I didn’t encounter any Animal Rights activism while on Maui, which doesn’t mean activism doesn’t exist there, only that I missed it. What I did see, though, was a magical place called Leilani Farm Sanctuary, a refuge for rescued farmed animals and a real beacon of light and hope. Leilani is not only a heart-warming place of compassion, it is also aesthetic and well kept. Its gardens are meticulous and rich, carefully manicured and inviting. The founder’s little house on top of the hill, complete with over 40 snuggly cats, looks like it came out of a fairy tale. The lush green pasture is dotted with animals that are visibly relaxed and happy: donkeys, goats, sheep, deer, pigs and a cow, and even a couple of tortoises. The founder, Laurelee Blanchard, is a lovely lady with a big smile, who has turned this place into a slice of heaven. The message “go vegan” is displayed here and there on beautifully decorated signs and brightly coloured pebbles. When she guided us through the sanctuary we had the opportunity to hold some of the residents, and interact with others by feeding them, brushing them, and walking alongside them to pasture. It was the first time for me to hold a rooster and a goose close to my heart. I discovered that roosters and hens are naturally very clean. Cuddly Charlie the rooster smelled so good, and loved being held. Patrick the goose was very soft and gentle, and had a charming personality.
Laurelee encouraged this sort of interaction, making our visit with the animals so much more personal and memorable. Each animal’s story was shared with us as we met them, each a lucky survivor of a dire fate.

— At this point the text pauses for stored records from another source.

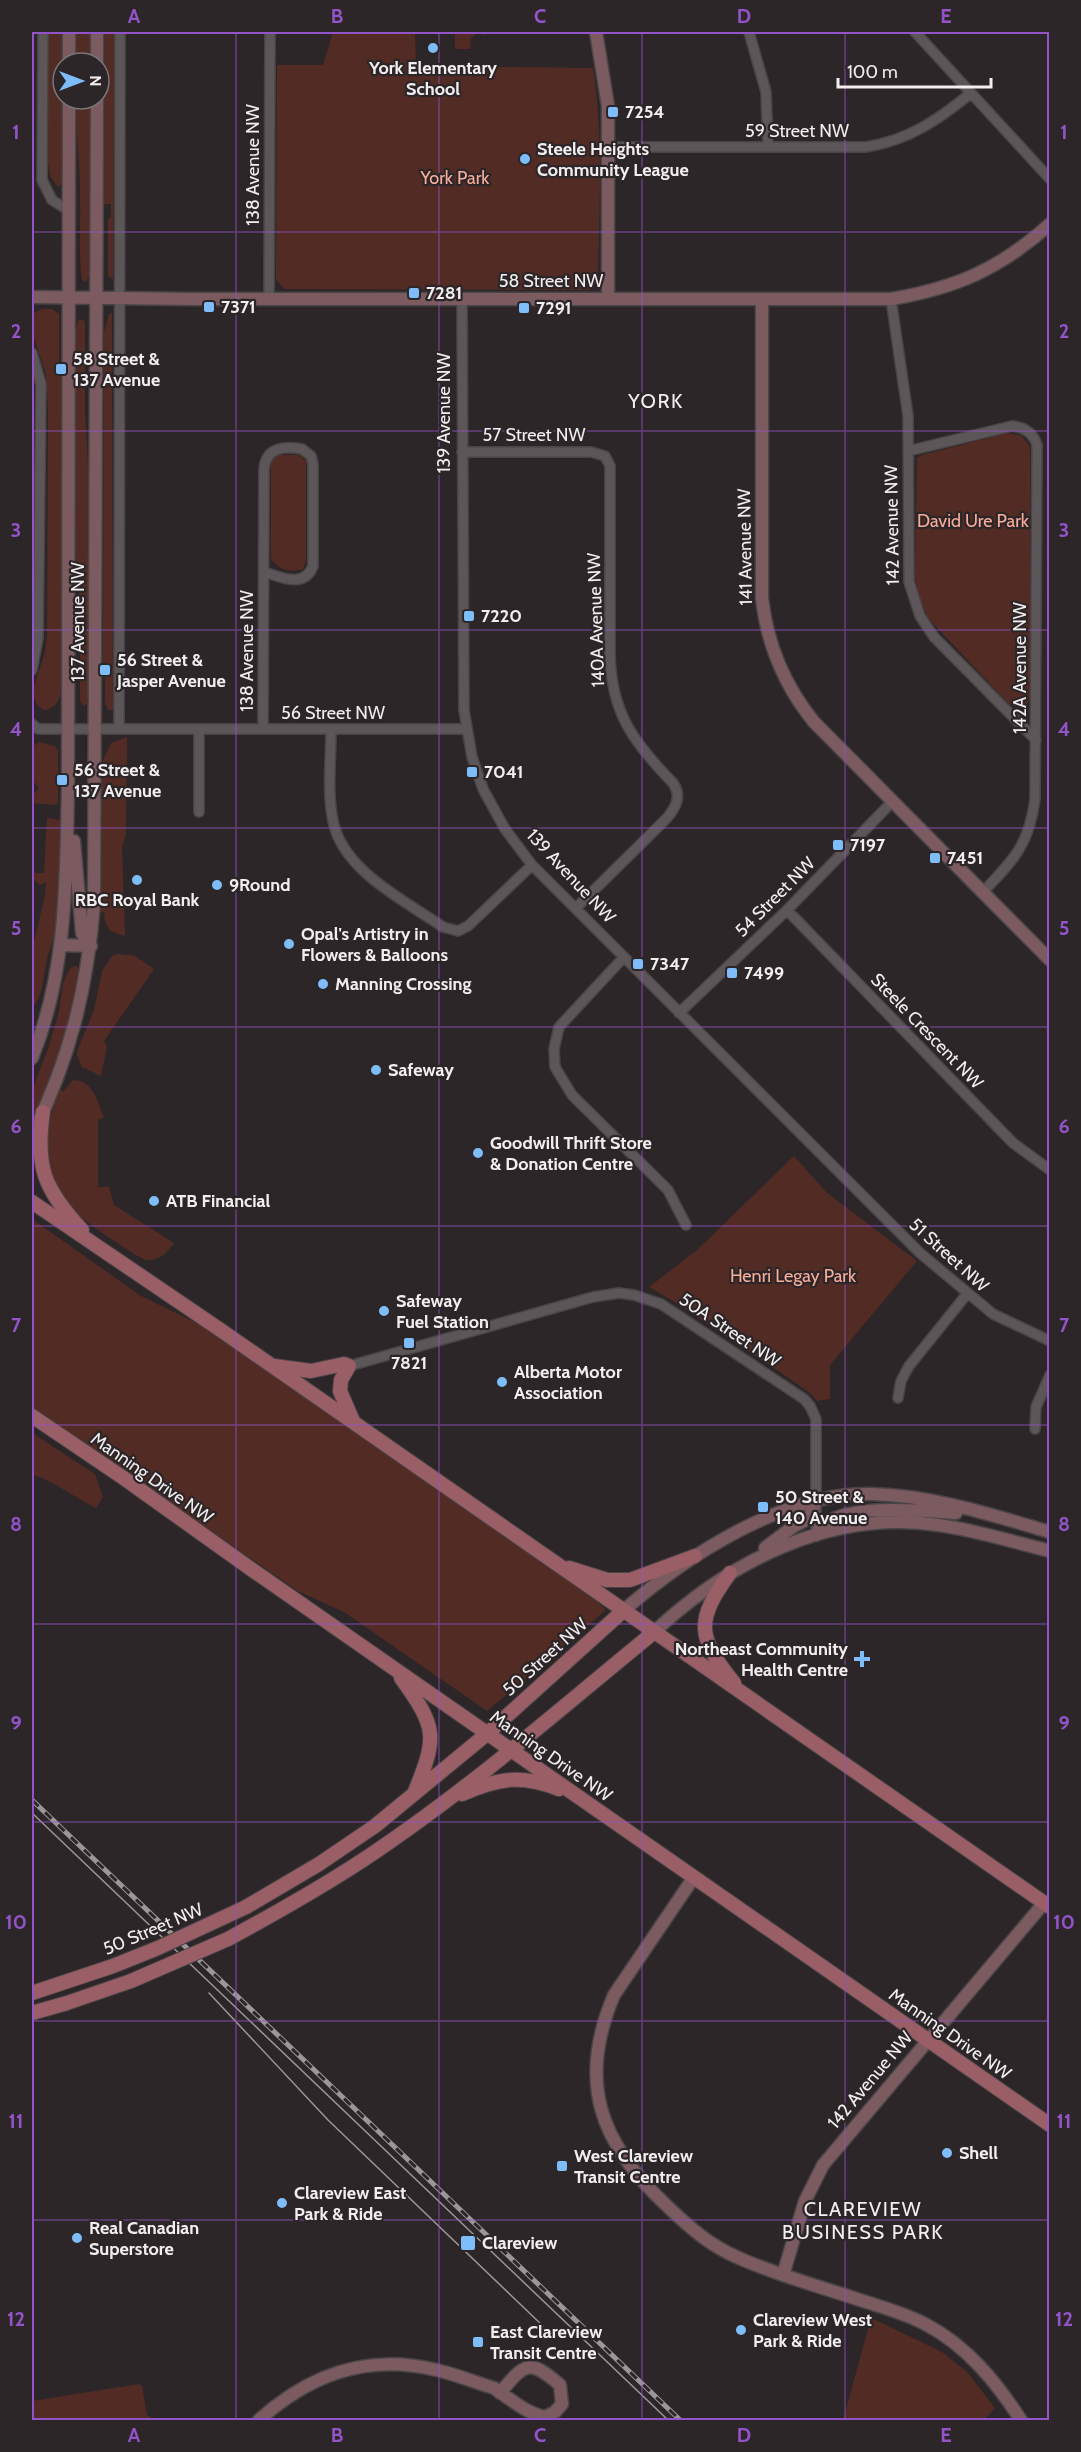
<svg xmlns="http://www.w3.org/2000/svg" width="1081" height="2452" font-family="Cabin,sans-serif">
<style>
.green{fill:#522c24}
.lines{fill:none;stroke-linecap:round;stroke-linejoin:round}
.street-casing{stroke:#494446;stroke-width:12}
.secondary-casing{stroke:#494446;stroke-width:15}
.primary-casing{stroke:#494446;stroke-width:16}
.street{stroke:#5c5658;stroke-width:9}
.secondary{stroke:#7b5a60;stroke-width:12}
.primary{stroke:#9a5e67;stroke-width:14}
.tram{stroke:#9b9698;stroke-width:1.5}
.rail-casing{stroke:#9b9698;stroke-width:5}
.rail{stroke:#2c2628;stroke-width:3;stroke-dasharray:9;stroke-linecap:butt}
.primary-bridge-casing{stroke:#494446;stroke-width:16;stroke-linecap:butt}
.primary-bridge{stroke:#9a5e67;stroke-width:14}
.grid{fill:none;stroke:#9353c9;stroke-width:1.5;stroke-opacity:0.55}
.poi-dot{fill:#7ebdf9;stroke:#2c2628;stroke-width:2}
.labels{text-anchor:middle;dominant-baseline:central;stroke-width:4.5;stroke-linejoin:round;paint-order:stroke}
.poi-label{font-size:18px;font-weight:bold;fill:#f2edef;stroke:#2c2628;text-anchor:start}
.street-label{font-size:18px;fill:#f2edef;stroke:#2c2628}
.park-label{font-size:18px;fill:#f9ac9a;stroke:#2c2628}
.neighbourhood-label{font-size:20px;letter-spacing:1.5px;fill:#f2edef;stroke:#2c2628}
.neatline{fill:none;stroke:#9353c9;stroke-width:2}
.grid-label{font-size:20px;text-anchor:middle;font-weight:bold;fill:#9353c9}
</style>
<rect width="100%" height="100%" fill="#2c2628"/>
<!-- green -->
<path class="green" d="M49,32H64L63,183L58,187L50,176L48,162Z
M76,32H91V63H76Z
M105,32H114L113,279L108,276V218H111V204H104Z
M333,32H415L416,66L593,68C604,138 599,210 598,280L589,290L284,289L276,279L277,65H323Z
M455,32H494L484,35L477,33L471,38L470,49H455Z
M76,99H91L90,244L89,276L86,282L82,280C78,253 81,224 80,197C80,164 76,132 76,99Z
M42,309H52L59,314V370H62L61,689C60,700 56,709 44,710C23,698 40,673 44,655C46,649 46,642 47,635L48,409L46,374L32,332V314Z
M112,313L113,710H108L105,703V663L103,662L104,332L109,314Z
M83,319L85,324V413L90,498L89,681L87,704L83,706L80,700V613L75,541V334L78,321Z
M1008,433L1022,436L1030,447V698L1026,705L1018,708L1010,705L928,618L919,598L915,578L917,458L922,455Z
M279,455H299L306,461V561L303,569C290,573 279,570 271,559V465L273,458Z
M127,737L126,834L122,847L125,936L110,931L104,919L105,913L101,912L102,762L111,743Z
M39,742L55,746L58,751V803L54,805L32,803L33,794L39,789L32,779V747Z
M47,818L61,820C61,856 63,893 56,928C54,940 48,952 46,964C43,977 43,999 32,1007V951L45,895L46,882L40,885L34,879V873H44Z
M118,954L135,956L154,969L104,1041L107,1047L101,1076L82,1067L77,1055L78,1049L94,1010L102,971L112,956Z
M77,966L81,973L63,1044L32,1123V1091L49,1046L59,1012L63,983L71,967Z
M73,1080C93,1080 97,1101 104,1117L98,1120V1187H109L114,1205L174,1243C167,1252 161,1260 148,1260C139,1260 85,1221 76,1213C63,1201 51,1183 48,1166C43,1138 50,1115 60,1090L64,1091Z
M794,1156L826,1192L917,1261L830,1365V1399L817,1401L811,1394L796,1383L673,1301L649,1287L696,1251Z
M32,1219L141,1296L203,1326L590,1595L606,1610L487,1711L344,1612L298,1591L32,1407Z
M32,1433L95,1474L103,1497L96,1508C74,1497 55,1482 32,1474Z
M871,2318L942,2352L967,2372L995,2408L984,2420H843Z
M139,2384L142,2386L147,2415L155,2420H146V2418L133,2420H32V2401Z"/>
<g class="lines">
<!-- street casing -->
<g class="street-casing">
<path id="street" d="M43,32L42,180L52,200L68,210
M749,32L766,92L768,147
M915,32L1050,179
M608,147H866C909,140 938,120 971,93
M269,298L270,32
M462,299L464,710L472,757L483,789L505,829L532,865L920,1253L993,1314L1050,1341
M891,299L908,416L909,582L920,616L934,637L1036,740
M32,353L41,384L38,638L32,670
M908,451L1012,426C1024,427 1033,432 1037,445L1035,799C1029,846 1013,860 982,893
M462,452H591L605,456L610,466V654C611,713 634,743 673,783C682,796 676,807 667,818L576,908
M32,724L38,729H466
M119,728L120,32
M263,729L264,469C266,447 284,446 302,449L311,456L313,464V566C304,589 281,577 264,572
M331,730C331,759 327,792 333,821C343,871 404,900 443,927L458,931L468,926L532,865
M199,812V729
M787,910L1013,1143L1050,1170
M624,957L559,1027L554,1049L555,1067L572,1095L668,1190L686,1225
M679,1013L787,910L892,802
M349,1366L593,1297L619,1293L634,1295L661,1304L804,1399L810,1406L816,1419V1535
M898,1398L901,1381L909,1366L967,1294
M1035,1429L1036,1407L1050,1375"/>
</g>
<!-- secondary casing -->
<g class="secondary-casing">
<path id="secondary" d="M97,32V63
M596,32L608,106V299
M69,63V32
M32,297L192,299H891C956,288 1000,269 1050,224
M762,300V598C767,644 784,685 814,722L1050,960
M74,841L82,933L91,946
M61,945L91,946
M32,1058C67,972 66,880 68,789L69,99
M32,1136C70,1058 87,990 94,904L97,99
M816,1535C830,1500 925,1511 956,1513
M765,1548L794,1526L808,1519L816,1501
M623,1611C686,1556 784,1492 871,1494C931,1495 992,1515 1050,1532
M653,1633C729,1561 832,1509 938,1525C976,1530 1013,1542 1050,1551
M694,1877L614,1995C577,2082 600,2143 666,2205C689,2227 710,2246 739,2258C779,2276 822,2287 863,2301C885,2308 907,2314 927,2325C968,2347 996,2382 1021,2420
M783,2275L805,2201L823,2165L1044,1903
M259,2420C309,2375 365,2354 432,2369C453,2373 473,2382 494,2388C510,2399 526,2413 545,2417L555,2412L562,2404L560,2385C529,2358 525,2363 500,2393"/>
</g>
<!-- primary casing -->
<g class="primary-casing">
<path id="primary" d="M43,1112C35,1167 44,1189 82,1230
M32,1202L222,1331L1050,1907
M274,1366L311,1371L344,1364L349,1366L341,1380L340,1391L353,1421
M32,1416L125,1479L251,1569L1050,2125
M569,1568L607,1580H630L695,1556
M730,1573C695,1621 697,1637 734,1683
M401,1678C438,1729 437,1737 414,1794
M462,1794C498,1778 522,1774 559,1789
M246,1907L319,1864L375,1826L488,1733L623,1611
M259,1922C304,1897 347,1872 388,1843C481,1779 566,1704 653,1633
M32,1993L113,1966
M32,2013L67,2003L131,1981"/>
</g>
<!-- street -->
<use href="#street" class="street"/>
<!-- secondary -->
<use href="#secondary" class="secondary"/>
<!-- primary -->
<use href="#primary" class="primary"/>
<!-- tram -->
<path class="tram" d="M32,1813L668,2420
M209,1993L328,2120L543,2326"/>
<!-- rail casing -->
<g class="rail-casing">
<path id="rail" d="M32,1800L680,2420"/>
</g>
<!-- rail -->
<use href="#rail" class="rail"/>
<!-- primary-bridge casing -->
<g class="primary-bridge-casing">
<path id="primary-bridge" d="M113,1966L158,1948L246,1907
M131,1981L228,1939L259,1922"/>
</g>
<!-- primary-bridge -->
<use href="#primary-bridge" class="primary-bridge"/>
</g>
<!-- grid -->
<path class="grid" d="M236,32V2420M439,32V2420M642,32V2420M845,32V2420M32,232H1050M32,431H1050M32,630H1050M32,828H1050M32,1027H1050M32,1226H1050M32,1425H1050M32,1624H1050M32,1822H1050M32,2021H1050M32,2220H1050"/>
<!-- markers -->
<g class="poi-dot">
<circle cx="433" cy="48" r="6"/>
<rect x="607" y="106" width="12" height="12" rx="3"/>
<circle cx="525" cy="159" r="6"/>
<rect x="408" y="287" width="12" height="12" rx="3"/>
<rect x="203" y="301" width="12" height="12" rx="3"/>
<rect x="518" y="302" width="12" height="12" rx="3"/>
<rect x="55" y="363" width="12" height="12" rx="3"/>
<rect x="463" y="610" width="12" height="12" rx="3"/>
<rect x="99" y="664" width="12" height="12" rx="3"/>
<rect x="466" y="766" width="12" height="12" rx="3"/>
<rect x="56" y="774" width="12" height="12" rx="3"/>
<rect x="832" y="839" width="12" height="12" rx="3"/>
<rect x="929" y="852" width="12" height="12" rx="3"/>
<circle cx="137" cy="880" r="6"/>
<circle cx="217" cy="885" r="6"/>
<circle cx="289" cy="944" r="6"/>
<rect x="632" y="958" width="12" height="12" rx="3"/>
<rect x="726" y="967" width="12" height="12" rx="3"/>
<circle cx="323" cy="984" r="6"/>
<circle cx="376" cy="1070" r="6"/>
<circle cx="478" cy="1153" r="6"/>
<circle cx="154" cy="1201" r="6"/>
<circle cx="384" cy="1311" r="6"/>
<rect x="403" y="1337" width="12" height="12" rx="3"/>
<circle cx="502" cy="1382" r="6"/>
<rect x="757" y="1501" width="12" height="12" rx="3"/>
<path d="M859 1650h6v6h6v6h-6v6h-6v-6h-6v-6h6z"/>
<circle cx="947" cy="2153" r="6"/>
<rect x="556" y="2160" width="12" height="12" rx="3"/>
<circle cx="282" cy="2203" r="6"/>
<circle cx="77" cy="2238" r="6"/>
<rect x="460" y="2235" width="16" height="16" rx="3"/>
<circle cx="741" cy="2330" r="6"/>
<rect x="472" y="2336" width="12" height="12" rx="3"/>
</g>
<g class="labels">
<!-- poi labels -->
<g class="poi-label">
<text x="433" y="68" text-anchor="middle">York Elementary<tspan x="433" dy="21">School</tspan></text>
<text x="625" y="112">7254</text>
<text x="537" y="149">Steele Heights<tspan x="537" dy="21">Community League</tspan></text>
<text x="426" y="293">7281</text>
<text x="221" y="307">7371</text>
<text x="536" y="308">7291</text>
<text x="73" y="359">58 Street &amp;<tspan x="73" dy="21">137 Avenue</tspan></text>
<text x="481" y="616">7220</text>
<text x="117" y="660">56 Street &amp;<tspan x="117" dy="21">Jasper Avenue</tspan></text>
<text x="74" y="770">56 Street &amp;<tspan x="74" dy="21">137 Avenue</tspan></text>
<text x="484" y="772">7041</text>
<text x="850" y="845">7197</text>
<text x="947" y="858">7451</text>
<text x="229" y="885">9Round</text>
<text x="137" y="900" text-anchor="middle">RBC Royal Bank</text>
<text x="301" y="934">Opal's Artistry in<tspan x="301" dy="21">Flowers &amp; Balloons</tspan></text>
<text x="650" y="964">7347</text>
<text x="744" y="973">7499</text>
<text x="335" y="984">Manning Crossing</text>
<text x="388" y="1070">Safeway</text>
<text x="490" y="1143">Goodwill Thrift Store<tspan x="490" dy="21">&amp; Donation Centre</tspan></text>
<text x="166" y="1201">ATB Financial</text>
<text x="396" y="1301">Safeway<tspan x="396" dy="21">Fuel Station</tspan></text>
<text x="409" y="1363" text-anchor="middle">7821</text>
<text x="514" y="1372">Alberta Motor<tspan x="514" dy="21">Association</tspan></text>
<text x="775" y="1497">50 Street &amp;<tspan x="775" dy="21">140 Avenue</tspan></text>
<text x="848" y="1649" text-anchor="end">Northeast Community<tspan x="848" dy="21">Health Centre</tspan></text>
<text x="959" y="2153">Shell</text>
<text x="574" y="2156">West Clareview<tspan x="574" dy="21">Transit Centre</tspan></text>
<text x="294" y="2193">Clareview East<tspan x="294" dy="21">Park &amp; Ride</tspan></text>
<text x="89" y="2228">Real Canadian<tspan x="89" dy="21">Superstore</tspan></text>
<text x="482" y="2243">Clareview</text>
<text x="753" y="2320">Clareview West<tspan x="753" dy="21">Park &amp; Ride</tspan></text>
<text x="490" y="2332">East Clareview<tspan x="490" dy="21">Transit Centre</tspan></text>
</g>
<!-- street labels -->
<g class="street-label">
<text x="797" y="131">59 Street NW</text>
<text transform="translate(253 165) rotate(-90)">138 Avenue NW</text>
<text x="551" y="281">58 Street NW</text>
<text transform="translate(444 413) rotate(-90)">139 Avenue NW</text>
<text x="534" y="435">57 Street NW</text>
<text transform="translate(892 525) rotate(-91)">142 Avenue NW</text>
<text transform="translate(745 547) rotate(-91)">141 Avenue NW</text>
<text transform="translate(596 620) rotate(-92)">140A Avenue NW</text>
<text transform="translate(78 622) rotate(-90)">137 Avenue NW</text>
<text transform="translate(247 651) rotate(-90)">138 Avenue NW</text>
<text transform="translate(1020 668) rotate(-90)">142A Avenue NW</text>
<text x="333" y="713">56 Street NW</text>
<text transform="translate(571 876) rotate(47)">139 Avenue NW</text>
<text transform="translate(775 897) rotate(-45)">54 Street NW</text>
<text transform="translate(927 1031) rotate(46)">Steele Crescent NW</text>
<text transform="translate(949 1255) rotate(42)">51 Street NW</text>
<text transform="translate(730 1330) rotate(34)">50A Street NW</text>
<text transform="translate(152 1478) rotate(35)">Manning Drive NW</text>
<text transform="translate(545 1657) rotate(-42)">50 Street NW</text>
<text transform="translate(551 1756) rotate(35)">Manning Drive NW</text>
<text transform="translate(153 1929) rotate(-23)">50 Street NW</text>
<text transform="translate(950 2034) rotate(35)">Manning Drive NW</text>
<text transform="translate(870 2080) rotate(-50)">142 Avenue NW</text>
</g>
<!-- park labels -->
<g class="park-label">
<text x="455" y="178">York Park</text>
<text x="973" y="521">David Ure Park</text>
<text x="793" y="1276">Henri Legay Park</text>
</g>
<!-- neighbourhood labels -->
<g class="neighbourhood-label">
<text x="656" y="401">YORK</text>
<text x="863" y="2209">CLAREVIEW<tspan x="863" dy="23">BUSINESS PARK</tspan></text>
</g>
</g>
<!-- border -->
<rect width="1081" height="2452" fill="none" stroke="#2c2628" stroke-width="66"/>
<!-- north arrow -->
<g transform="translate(81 81) rotate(90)"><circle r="28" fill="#2c2628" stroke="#7b7678" stroke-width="1.5"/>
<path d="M0-4.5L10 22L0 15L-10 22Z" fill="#7ebdf9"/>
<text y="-9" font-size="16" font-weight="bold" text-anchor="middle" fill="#f2edef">N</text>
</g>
<!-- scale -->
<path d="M838 78v9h153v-9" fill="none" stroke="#f2edef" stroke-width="3"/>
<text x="847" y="78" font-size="18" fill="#f2edef" stroke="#2c2628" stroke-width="4.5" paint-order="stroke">100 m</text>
<rect x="33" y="33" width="1015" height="2386" class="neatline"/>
<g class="grid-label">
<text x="134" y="23">A</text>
<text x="337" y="23">B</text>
<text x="540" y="23">C</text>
<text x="744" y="23">D</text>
<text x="946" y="23">E</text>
<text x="16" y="139">1</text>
<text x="1064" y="139">1</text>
<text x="16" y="338">2</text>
<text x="1064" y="338">2</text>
<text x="16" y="537">3</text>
<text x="1064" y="537">3</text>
<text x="16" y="736">4</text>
<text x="1064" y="736">4</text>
<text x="16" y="935">5</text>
<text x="1064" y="935">5</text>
<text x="16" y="1133">6</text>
<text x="1064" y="1133">6</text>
<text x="16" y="1332">7</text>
<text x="1064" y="1332">7</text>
<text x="16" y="1531">8</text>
<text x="1064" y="1531">8</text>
<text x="16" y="1730">9</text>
<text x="1064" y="1730">9</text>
<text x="16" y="1929">10</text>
<text x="1064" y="1929">10</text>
<text x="16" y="2128">11</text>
<text x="1064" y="2128">11</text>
<text x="16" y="2326">12</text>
<text x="1064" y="2326">12</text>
<text x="134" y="2442">A</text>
<text x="337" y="2442">B</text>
<text x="540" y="2442">C</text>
<text x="744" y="2442">D</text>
<text x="946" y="2442">E</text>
</g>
</svg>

Some animals were brought in by farmers who couldn’t bear the thought of the animal they grew attached to being slaughtered. Some were brought as babies by remorseful hunters. Some were live-rescued from animal hellholes. And there is also Berney the gentle wild pig, who was fortunate enough to just stroll in one day! We laid in the grass with Jenny, the beautiful donkey, deeply appreciating what this place offers its gentle residents. A visit to Leilani Farm Sanctuary of Maui is truly a boost to one’s morale. It suggests that even here – where animal exploitation still happens out of sight – there are enclaves of happy animals, spreading hope for a better tomorrow.